§ To-do item
The lines to copy are those with "members" in them. Pull each one from the entries below.

§ Data
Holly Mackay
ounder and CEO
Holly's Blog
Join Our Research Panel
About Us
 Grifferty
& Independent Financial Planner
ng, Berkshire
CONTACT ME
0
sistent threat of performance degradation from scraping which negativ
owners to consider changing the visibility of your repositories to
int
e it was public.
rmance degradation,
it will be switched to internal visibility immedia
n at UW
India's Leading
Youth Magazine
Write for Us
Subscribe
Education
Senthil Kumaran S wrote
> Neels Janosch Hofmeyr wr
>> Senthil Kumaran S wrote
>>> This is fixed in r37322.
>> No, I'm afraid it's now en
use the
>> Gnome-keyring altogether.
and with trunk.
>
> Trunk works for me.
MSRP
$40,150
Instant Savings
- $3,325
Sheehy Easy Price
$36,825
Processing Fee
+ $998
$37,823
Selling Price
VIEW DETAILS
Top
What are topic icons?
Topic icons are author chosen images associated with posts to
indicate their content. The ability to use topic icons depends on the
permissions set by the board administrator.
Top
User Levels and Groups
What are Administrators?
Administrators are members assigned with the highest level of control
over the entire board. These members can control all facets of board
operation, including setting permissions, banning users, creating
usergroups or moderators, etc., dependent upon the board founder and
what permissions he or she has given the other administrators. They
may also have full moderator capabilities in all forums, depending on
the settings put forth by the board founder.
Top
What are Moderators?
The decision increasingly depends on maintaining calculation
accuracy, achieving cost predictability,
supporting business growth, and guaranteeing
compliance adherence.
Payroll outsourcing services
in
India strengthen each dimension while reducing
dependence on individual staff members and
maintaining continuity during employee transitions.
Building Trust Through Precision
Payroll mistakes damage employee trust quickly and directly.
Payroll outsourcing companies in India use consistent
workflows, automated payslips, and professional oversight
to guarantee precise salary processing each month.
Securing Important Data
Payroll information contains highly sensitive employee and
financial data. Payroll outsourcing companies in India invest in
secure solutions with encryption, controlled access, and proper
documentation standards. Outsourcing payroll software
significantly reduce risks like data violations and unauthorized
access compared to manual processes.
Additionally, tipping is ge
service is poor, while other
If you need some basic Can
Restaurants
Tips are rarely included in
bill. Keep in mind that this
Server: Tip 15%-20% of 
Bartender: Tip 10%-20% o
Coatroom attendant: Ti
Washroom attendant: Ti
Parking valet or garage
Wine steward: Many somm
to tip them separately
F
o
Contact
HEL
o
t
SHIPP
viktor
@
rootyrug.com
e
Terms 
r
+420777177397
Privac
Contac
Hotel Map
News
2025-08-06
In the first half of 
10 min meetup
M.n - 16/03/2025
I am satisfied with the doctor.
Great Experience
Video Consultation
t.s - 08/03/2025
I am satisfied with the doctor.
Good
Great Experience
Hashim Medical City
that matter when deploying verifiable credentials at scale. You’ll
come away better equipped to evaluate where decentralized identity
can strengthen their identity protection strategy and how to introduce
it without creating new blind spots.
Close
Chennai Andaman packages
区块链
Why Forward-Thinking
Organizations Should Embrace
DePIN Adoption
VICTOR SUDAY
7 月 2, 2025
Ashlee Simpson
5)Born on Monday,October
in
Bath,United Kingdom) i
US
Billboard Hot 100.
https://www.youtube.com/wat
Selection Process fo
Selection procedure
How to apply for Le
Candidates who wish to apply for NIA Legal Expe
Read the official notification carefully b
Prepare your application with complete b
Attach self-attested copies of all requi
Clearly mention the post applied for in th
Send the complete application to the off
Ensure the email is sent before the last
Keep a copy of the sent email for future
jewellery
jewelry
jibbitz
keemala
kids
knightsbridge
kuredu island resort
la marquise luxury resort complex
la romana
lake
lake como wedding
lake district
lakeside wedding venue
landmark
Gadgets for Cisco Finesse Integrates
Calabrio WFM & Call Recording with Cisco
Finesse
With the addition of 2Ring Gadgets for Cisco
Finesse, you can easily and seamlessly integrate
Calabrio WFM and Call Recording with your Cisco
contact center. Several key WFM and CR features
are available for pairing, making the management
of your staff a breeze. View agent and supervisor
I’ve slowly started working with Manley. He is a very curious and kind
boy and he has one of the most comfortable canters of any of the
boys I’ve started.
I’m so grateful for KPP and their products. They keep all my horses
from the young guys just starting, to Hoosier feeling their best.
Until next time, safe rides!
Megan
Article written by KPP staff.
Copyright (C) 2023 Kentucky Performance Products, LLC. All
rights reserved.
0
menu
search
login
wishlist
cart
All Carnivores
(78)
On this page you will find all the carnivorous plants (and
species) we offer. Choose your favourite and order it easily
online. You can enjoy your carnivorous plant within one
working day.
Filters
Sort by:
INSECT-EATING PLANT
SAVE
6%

§ Final answer
Administrators are members assigned with the highest level of control
over the entire board. These members can control all facets of board
dependence on individual staff members and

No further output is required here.